> About this task: Return the full report excerpt on the destroyed Naval Research Laboratory records word for word, with nothing changed.

(Beginning of Text excerpt)

The records in question were destroyed in three destruction cycles between October 1996 and April 1997. Before each destruction cycle, the Department of the Navy records management staff were notified that these and other records were about to be destroyed and were given 90 days to request a delay. In two of those three cases, Navy requested a delay on other records scheduled for destruction but not on the NRL records. Whether Navy properly coordinated the approval of the destruction notices is beyond the scope of this report.

Despite the intensive coordination and review, records of archival value were destroyed. Although not all of the laboratory notebooks would have merited preservation by NARA, some clearly would have. More importantly, the correspondence from that time period contained documentation that NARA appraisal staff had expected would be preserved in other files. In fact, the correspondence files were the only known source for this documentation.

Based on these findings, the report makes eleven recommendations about how processes might be improved. The recommendations (see Section II of the report, pages 5-7) can be grouped under five headings:

  1. The strategy for identifying permanent records for Navy laboratories should be reexamined as part of NARA's overall review and development of appraisal criteria for scientific records.

  2. NARA should coordinate more closely with agencies on schedule implementation.

  3. Federal Register notices should adequately describe the records schedules.

  4. NARA should send its disposal notices via certified mail to verify receipt.

  5. The Department of the Navy should review its procedures for coordination of records schedules and disposal notices to ensure that its records management staff receives proper input.

I. INTRODUCTION

This study was undertaken at the request of the Archivist of the United States as an examination of the circumstances surrounding the destruction of certain Naval Research Laboratory (NRL) correspondence and laboratory notebooks scheduled within the currently approved Navy and Marine Corps Records Disposition Manual, initially processed as National Archives Job N1-NU-89-5 and subsequently issued by Navy as SECNAVINST 5212.5C. The two designations are interchangeable and will be used where chronologically appropriate; N1-NU-89-5 while in process by the National Archives and Records Administration (NARA), and SECNAVINST 5212.5C after its issuance by Navy records management.

(End of Text excerpt)
(Beginning of Source material)

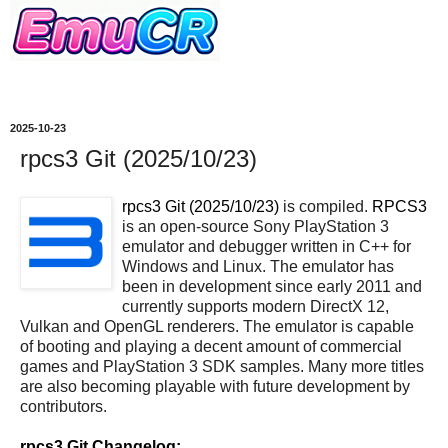
2025-10-23
rpcs3 Git (2025/10/23)
rpcs3 Git (2025/10/23)
is compiled.
RPCS3
is an open-source Sony PlayStation 3
emulator and debugger written in C++ for
Windows and Linux. The emulator has
been in development since early 2011 and
currently supports modern DirectX 12,
Vulkan and OpenGL renderers. The emulator is capable
of booting and playing a decent amount of commercial
games and PlayStation 3 SDK samples. Many more titles
are also becoming playable with future development by
contributors.
rpcs3 Git Changelog:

(End of Source material)

> Reply to the exercise:
The records in question were destroyed in three destruction cycles between October 1996 and April 1997. Before each destruction cycle, the Department of the Navy records management staff were notified that these and other records were about to be destroyed and were given 90 days to request a delay. In two of those three cases, Navy requested a delay on other records scheduled for destruction but not on the NRL records. Whether Navy properly coordinated the approval of the destruction notices is beyond the scope of this report.

Despite the intensive coordination and review, records of archival value were destroyed. Although not all of the laboratory notebooks would have merited preservation by NARA, some clearly would have. More importantly, the correspondence from that time period contained documentation that NARA appraisal staff had expected would be preserved in other files. In fact, the correspondence files were the only known source for this documentation.

Based on these findings, the report makes eleven recommendations about how processes might be improved. The recommendations (see Section II of the report, pages 5-7) can be grouped under five headings:

  1. The strategy for identifying permanent records for Navy laboratories should be reexamined as part of NARA's overall review and development of appraisal criteria for scientific records.

  2. NARA should coordinate more closely with agencies on schedule implementation.

  3. Federal Register notices should adequately describe the records schedules.

  4. NARA should send its disposal notices via certified mail to verify receipt.

  5. The Department of the Navy should review its procedures for coordination of records schedules and disposal notices to ensure that its records management staff receives proper input.

I. INTRODUCTION

This study was undertaken at the request of the Archivist of the United States as an examination of the circumstances surrounding the destruction of certain Naval Research Laboratory (NRL) correspondence and laboratory notebooks scheduled within the currently approved Navy and Marine Corps Records Disposition Manual, initially processed as National Archives Job N1-NU-89-5 and subsequently issued by Navy as SECNAVINST 5212.5C. The two designations are interchangeable and will be used where chronologically appropriate; N1-NU-89-5 while in process by the National Archives and Records Administration (NARA), and SECNAVINST 5212.5C after its issuance by Navy records management.